Downtown West was a nice idea

 

(Peter Hoogendam, second from left, his companion Lynne Candlish, and realtor Ray Wheeler, watch as a track excavator takes down part of a wall at the Downtown West development site in this April 2010 file photo. At left is Russ Knapp, of Knapp's Paving and Landscaping.)

 

As Brockville council prepares to approve, without incident, a new office building just south of King Street West, let us pause, even for a second, to ponder what might have been.

I bring this up because even I was guilty of not pausing to consider the fate of Downtown West, once a proposed $9-million, 26- unit condominium project.

As council’s economic development and planning committee on Tuesday breezed through an uneventful public meeting on the promising development, it occurred to me the fact this site was once touted as part of a downtown condominium boom was barely an afterthought.

Later on, I was told Downtown West, long on the newsroom backburner as one of those “stalled condominium projects,” was in fact not stalled, but dead.

Former owner Peter Hoogendam later confirmed the project has been dead for two years.

Not only is it dead, but the conditions that once made it possible have so changed that few people even noticed it is dead.

Now, Downtown West died what one might call a “normal” death, succumbing to forces that are not new and certainly not unusual in the world of business.

For starters, there was the 2008 recession, the first nail in the bigger coffin that now contains the rotting corpse of Brockville’s planned downtown residential renaissance.

Then, in May 2011, Hoogendam and his local partners sold the project to developer Bill Curnew, who promised to make the project more upscale and change its name to Buell's Creek Condominiums.

Other forces, the kind that resulted in legal issues, led to that plan's failure.

Fast-forward to today, and the site’s current owners have given up on the whole condo idea, instead opting for a “community health and resource centre.”

Which is, of course, a grand idea. The main core is not the main core without social and health services and the building humbly overlooking a parking lot leading to Water Street would make a perfect site for such services.

But it’s worth a moment to consider what might have been.

I was there, camera in hand, in April 2010, when workers tore down a steel-and-concrete structure that used to link what is now to be a resource centre to the former Reliable Home Decor business on King Street West.

The plan then was to make room for 60 feet of green space north of the condo development.

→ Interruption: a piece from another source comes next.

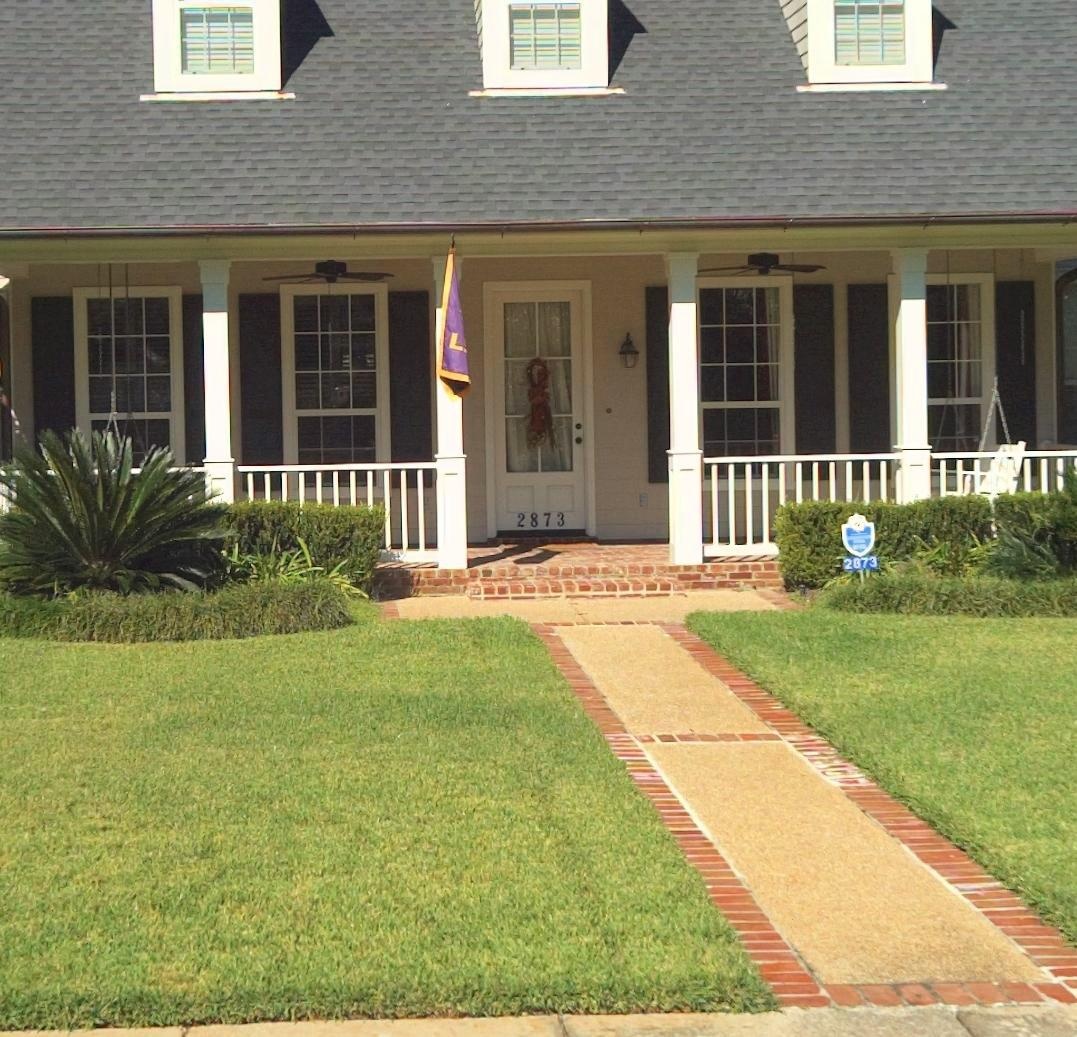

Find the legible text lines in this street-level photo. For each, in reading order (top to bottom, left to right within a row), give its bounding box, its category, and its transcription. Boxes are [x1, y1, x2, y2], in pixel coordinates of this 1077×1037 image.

[515, 510, 567, 529] StreetNumber: 2873
[842, 554, 879, 572] StreetNumber: 2873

At the time, Hoogendam called it “a key step in the process."

Which brings us to that other natural hazard of doing business: Shifting markets.

Brockville once seemed an attractive prospect for a market of late-middle-aged or early-senior retirees looking to downsize and move into a condominium by our majestic riverfront.

Downtown West, like other projects, was to seize that opportunity and Downtown West, like other projects, fell apart, ultimately, when that opportunity became less realistic.

All that is left of that vision, in fact, is the Tall Ships Landing tower, the one project that did seize – and perhaps is still seizing – what remained of that opportunity.

Downtown West, though, was a nice idea.

We can figure out why its opportunity faded, and figure out what the next opportunity will be, but we need more nice ideas, because the more of them there are, the better the chances some of them will turn into buildings.